The ironworkers constructing its 70 floors were taking a break, sharing boxed lunches and cigarettes. They appeared to be completely unfazed by the location of this break: a narrow steel beam jutting out into the sky, hundreds of feet above the pavement.
As one coveralled man helped another light his smoke, someone snapped a picture. The resulting photograph became one of the most iconic images in the world, an embodiment of the spirit of the American worker. It still hangs in pubs, classrooms and union offices across the nation. Construction workers frequently re-create the 87-year-old photo. And every Labor Day, it is shared across social media, in tribute to those whose perspiration and determination built this country.

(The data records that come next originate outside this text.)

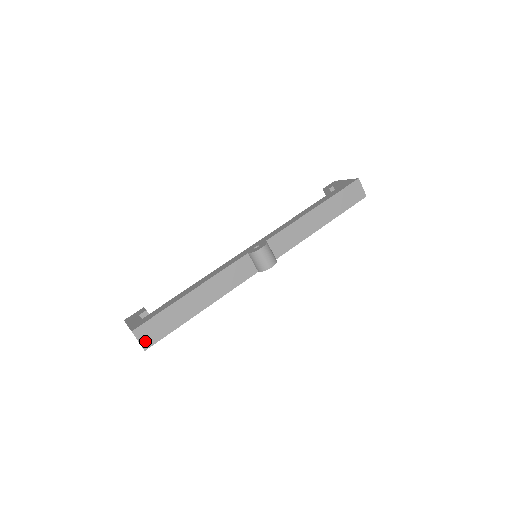
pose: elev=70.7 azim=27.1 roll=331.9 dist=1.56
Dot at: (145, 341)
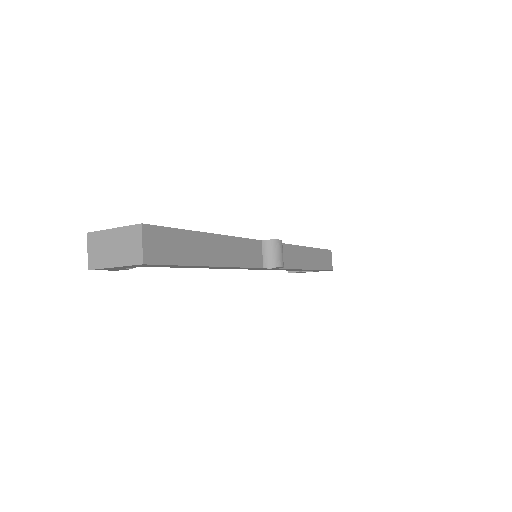
Dot at: (149, 251)
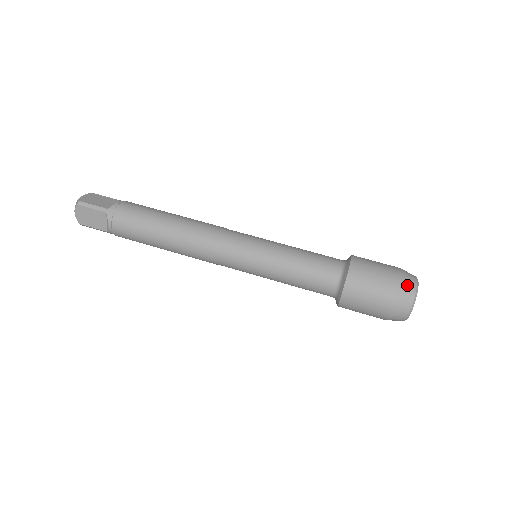
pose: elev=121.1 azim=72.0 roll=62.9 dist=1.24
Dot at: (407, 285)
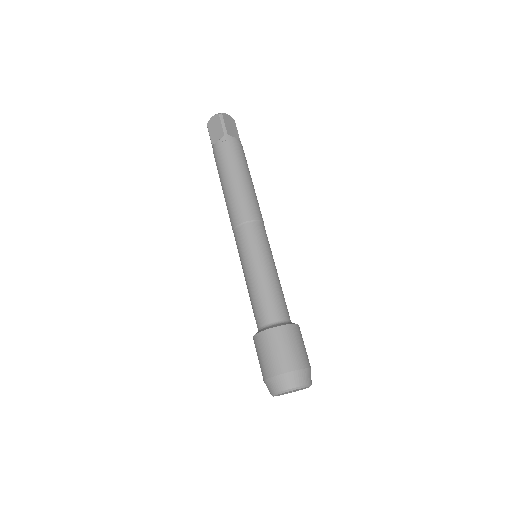
Dot at: (298, 377)
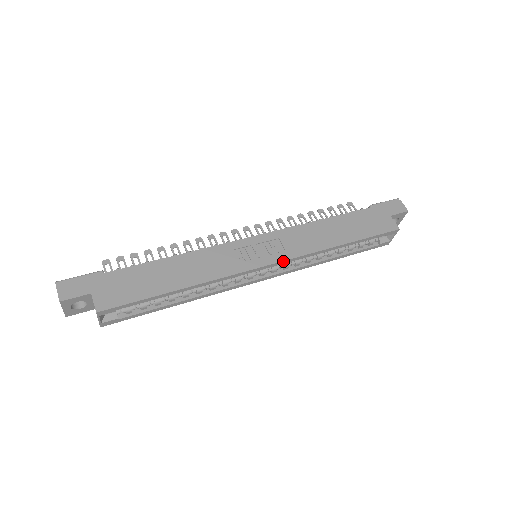
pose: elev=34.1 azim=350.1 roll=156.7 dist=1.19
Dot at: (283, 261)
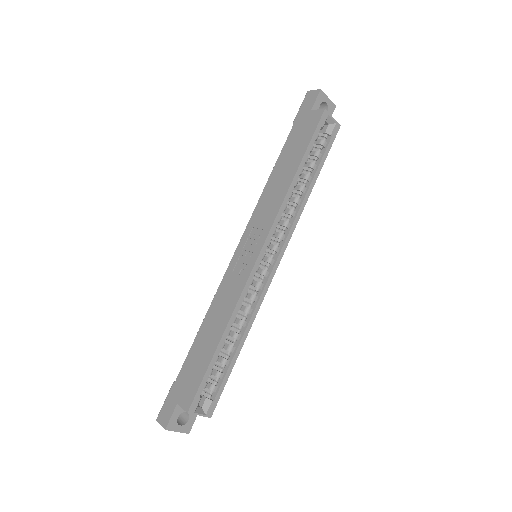
Dot at: (267, 238)
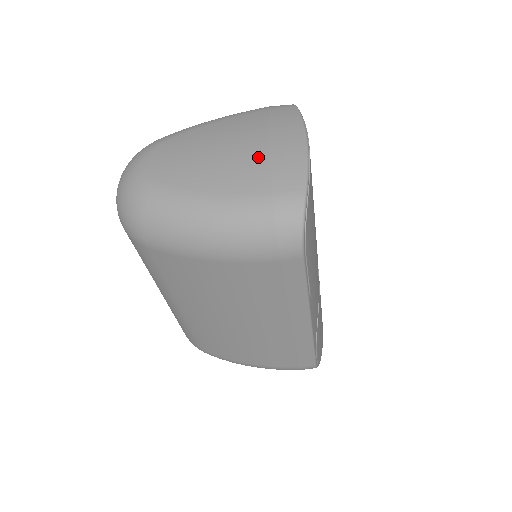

Photo buffs know the truth behind the classic photo: It was staged. The men in the picture were real ironworkers. They did build the structure that is now the 22nd tallest building in New York City and home to NBC studios. But rather than capture them in the midst of their lunch break, the photographer posed them on the beam for multiple takes — images that were intended as advertising for the new building. Some historians believe there was a sturdy level of the structure, then called the RCA building, just below the frame.

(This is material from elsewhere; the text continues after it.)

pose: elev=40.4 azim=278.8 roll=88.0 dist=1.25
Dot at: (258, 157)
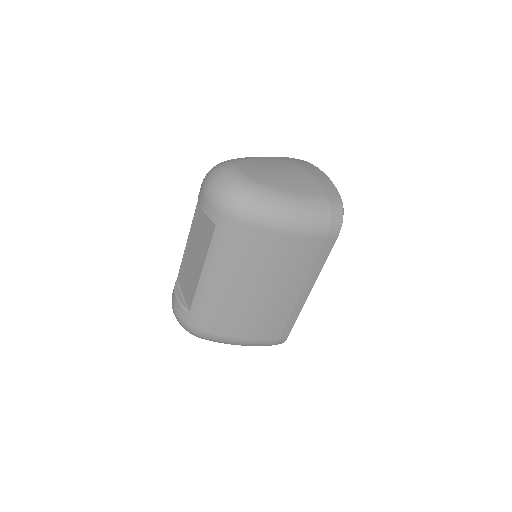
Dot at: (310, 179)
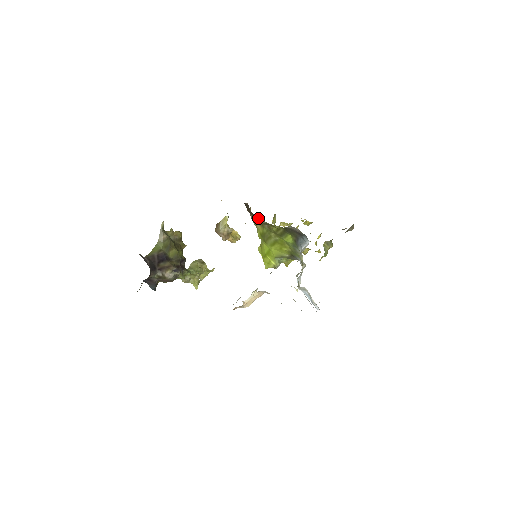
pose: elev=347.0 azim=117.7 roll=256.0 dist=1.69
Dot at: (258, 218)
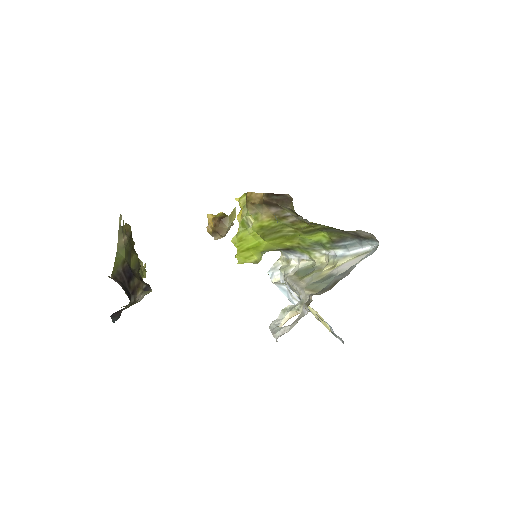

“You see the picture once, you never forget it," Rockefeller Center archivist Christine Roussel told Time magazine. But “the funniest part about the photographs," she said, "were they were done for publicity.”
Other photos taken that day show the workers playing football, holding up American flags or pretending to sleep on the steel beam. It was the lunch photo that was published in the New York Herald Tribune that October, seven months before the building would open.
At the time, steel was an integral part of the American Dream. The industry was filled with recently arrived immigrant workers who withstood precarious working conditions to manufacture and construct the growing country.
“Cars, planes, ships, lawn mowers, office desks, bank vaults, swing sets . . . to live in twentieth century America was to live in a world of steel,” wrote historian Jim Rasenberger in his book on the alloy. "The steel frame made building construction more efficient and more economical, and it had a less pragmatic — yet more significant — effect.
“It gave humans the ability to rise as high as elevator and audacity could take them.”